Michael Corke, an energy consultant with Purvin & Gertz, said in Dubai: “This kind of project is very much the kind of thing they would have to do with a hands-on approach – with their own people on the ground.”
Shell, which is struggling to rebuild its comparatively thin reserves portfolio, has been among the keenest of the international oil companies to enter Iraq, which has the world’s third-largest reserves after Saudi Arabia and Iran as well as vast, mostly untapped, reserves of natural gas.
It signed a landmark deal with Baghdad in September to extract the 700 million cu ft of gas a day that is flared during oil production from 19,000 sq km of land in the Basra region – enough to meet all of Iraq’s power generation needs. Initially, most of the gas is likely to be used for domestic electricity production, although it could later be used for exports to other Gulf states. Shell has said that, ultimately, a liquefied natural gas plant could be built in Basra that would allow for exports of gas farther afield, including Britain.

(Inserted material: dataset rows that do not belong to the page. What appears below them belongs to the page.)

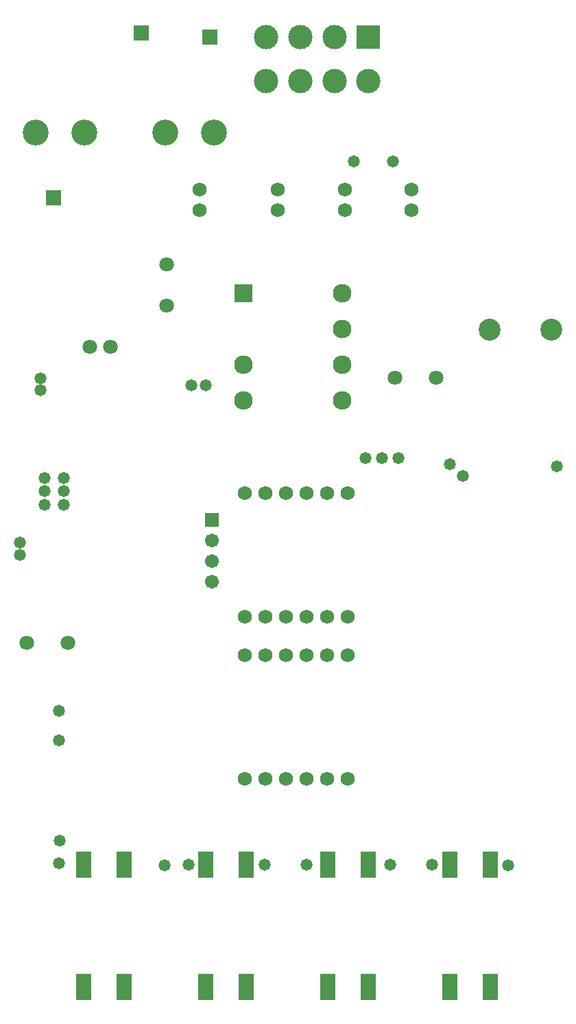
<source format=gbs>
G04*
G04 #@! TF.GenerationSoftware,Altium Limited,Altium Designer,20.2.6 (244)*
G04*
G04 Layer_Color=16711935*
%FSLAX25Y25*%
%MOIN*%
G70*
G04*
G04 #@! TF.SameCoordinates,9385ED74-4294-42B6-9646-82B243174D78*
G04*
G04*
G04 #@! TF.FilePolarity,Negative*
G04*
G01*
G75*
%ADD58C,0.07099*%
%ADD59C,0.06800*%
%ADD60R,0.07493X0.07493*%
%ADD61C,0.12611*%
%ADD62C,0.09055*%
%ADD63R,0.09055X0.09055*%
%ADD64C,0.10642*%
%ADD65C,0.06706*%
%ADD66R,0.06706X0.06706*%
%ADD67C,0.06902*%
%ADD68C,0.11824*%
%ADD69R,0.11824X0.11824*%
%ADD70C,0.05800*%
%ADD91R,0.07493X0.12611*%
D58*
X37000Y205000D02*
D03*
X17000D02*
D03*
X196000Y333500D02*
D03*
X216000D02*
D03*
X85000Y388342D02*
D03*
X47500Y348500D02*
D03*
X57500D02*
D03*
X85000Y368657D02*
D03*
D59*
X204000Y415000D02*
D03*
Y425000D02*
D03*
X171500Y415000D02*
D03*
Y425000D02*
D03*
X139000Y415000D02*
D03*
Y425000D02*
D03*
X101000D02*
D03*
Y415000D02*
D03*
D60*
X106000Y499000D02*
D03*
X30000Y421000D02*
D03*
X72500Y501000D02*
D03*
D61*
X84370Y452500D02*
D03*
X45000D02*
D03*
X21378D02*
D03*
X107992D02*
D03*
D62*
X170282Y339854D02*
D03*
Y357201D02*
D03*
Y374499D02*
D03*
X170282Y322532D02*
D03*
X122251Y322531D02*
D03*
Y339854D02*
D03*
D63*
Y374499D02*
D03*
D64*
X272000Y357000D02*
D03*
X242079D02*
D03*
D65*
X107000Y234500D02*
D03*
Y244500D02*
D03*
Y254500D02*
D03*
D66*
Y264500D02*
D03*
D67*
X143000Y139000D02*
D03*
X133000D02*
D03*
X153000D02*
D03*
X163000D02*
D03*
X173000D02*
D03*
X123000D02*
D03*
X173000Y199000D02*
D03*
X123000D02*
D03*
X163000D02*
D03*
X133000D02*
D03*
X143000D02*
D03*
X153000D02*
D03*
X143000Y217500D02*
D03*
X133000D02*
D03*
X153000D02*
D03*
X163000D02*
D03*
X173000D02*
D03*
X123000D02*
D03*
X173000Y277500D02*
D03*
X123000D02*
D03*
X163000D02*
D03*
X133000D02*
D03*
X143000D02*
D03*
X153000D02*
D03*
D68*
X166464Y499000D02*
D03*
Y477347D02*
D03*
X182999D02*
D03*
X149928Y499000D02*
D03*
Y477347D02*
D03*
X133393Y499000D02*
D03*
Y477347D02*
D03*
D69*
X183000Y499000D02*
D03*
D70*
X35000Y285000D02*
D03*
Y278500D02*
D03*
Y272000D02*
D03*
X25500Y278500D02*
D03*
X274500Y290500D02*
D03*
X84000Y97000D02*
D03*
X229000Y286000D02*
D03*
X222453Y291453D02*
D03*
X132525Y97025D02*
D03*
X193475D02*
D03*
X251000Y97000D02*
D03*
X32612Y97788D02*
D03*
X214025Y97025D02*
D03*
X153025D02*
D03*
X95525D02*
D03*
X13500Y253500D02*
D03*
X25500Y272000D02*
D03*
Y285000D02*
D03*
X33000Y109000D02*
D03*
X32500Y157500D02*
D03*
X32483Y171905D02*
D03*
X195000Y438500D02*
D03*
X176000D02*
D03*
X13500Y247500D02*
D03*
X197500Y294500D02*
D03*
X181500D02*
D03*
X189500D02*
D03*
X23500Y327650D02*
D03*
Y333150D02*
D03*
X104000Y330000D02*
D03*
X97000D02*
D03*
D91*
X123675Y37975D02*
D03*
Y97025D02*
D03*
X103991Y37975D02*
D03*
Y97025D02*
D03*
X222658D02*
D03*
Y37975D02*
D03*
X242342Y97025D02*
D03*
Y37975D02*
D03*
X163325Y97025D02*
D03*
Y37975D02*
D03*
X183009Y97025D02*
D03*
Y37975D02*
D03*
X44658Y97025D02*
D03*
Y37975D02*
D03*
X64342Y97025D02*
D03*
Y37975D02*
D03*
M02*

</source>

Shell has been using external contractors to conduct surveys required for the project. Assuming that the deal is finalised, Shell is looking at enlisting external expertise to operate and repair ageing production facilities and to install new equipment.
The Iraqi Cabinet approved the deal, which gives the state-owned South Gas Company 51 per cent and Shell 49 per cent of the venture.
Other Western oil giants, including Total, BP and ExxonMobil, are in talks with the Iraqi Government about other oil and gas projects, although continued delays over the passage of an oil law that would set out the legal framework for the industry have held up progress.